Instructions to follow
In the records below, find the line that contains "f_number: 8". Retype that line and all the lines after it through the end, leaving out the pictures.

+ + +

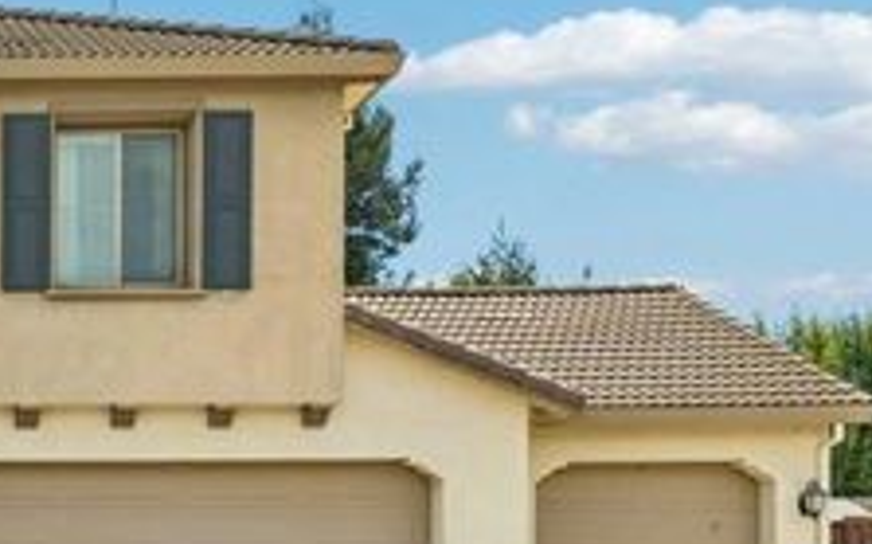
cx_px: -278
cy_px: 560
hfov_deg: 22.8
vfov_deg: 15.8
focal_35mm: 80
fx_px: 1911
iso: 400
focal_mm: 27.5
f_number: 8
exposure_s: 1/400
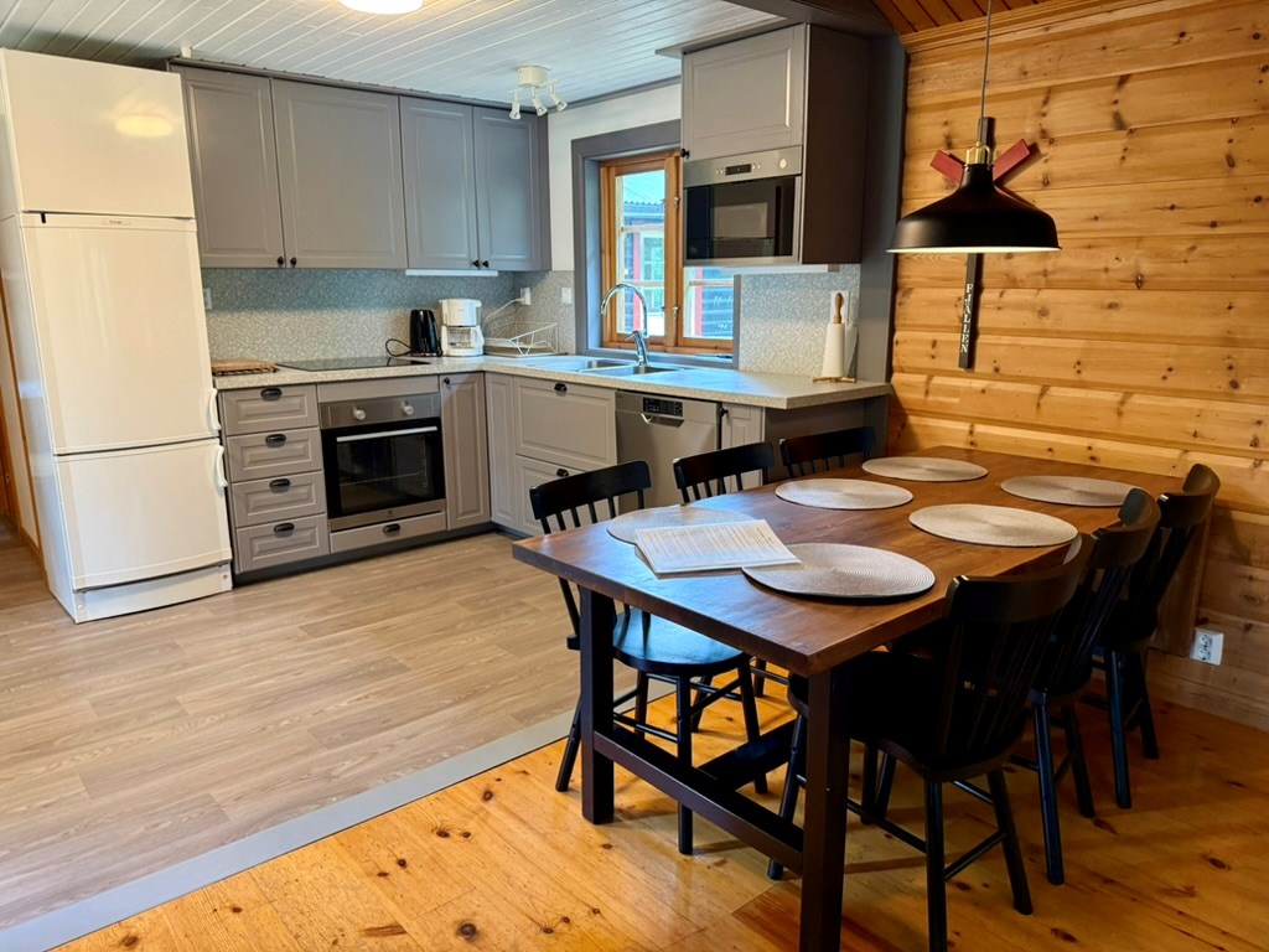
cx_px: 634
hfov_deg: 71.6
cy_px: 476
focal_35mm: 24
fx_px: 880
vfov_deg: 56.8
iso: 320
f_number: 1.78
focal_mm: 6.76
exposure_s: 1/50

+ + +

Answer box
f_number: 8
exposure_s: 1/400
cx_px: 634
hfov_deg: 71.6
cy_px: 476
focal_35mm: 24
fx_px: 880
vfov_deg: 56.8
iso: 320
f_number: 1.78
focal_mm: 6.76
exposure_s: 1/50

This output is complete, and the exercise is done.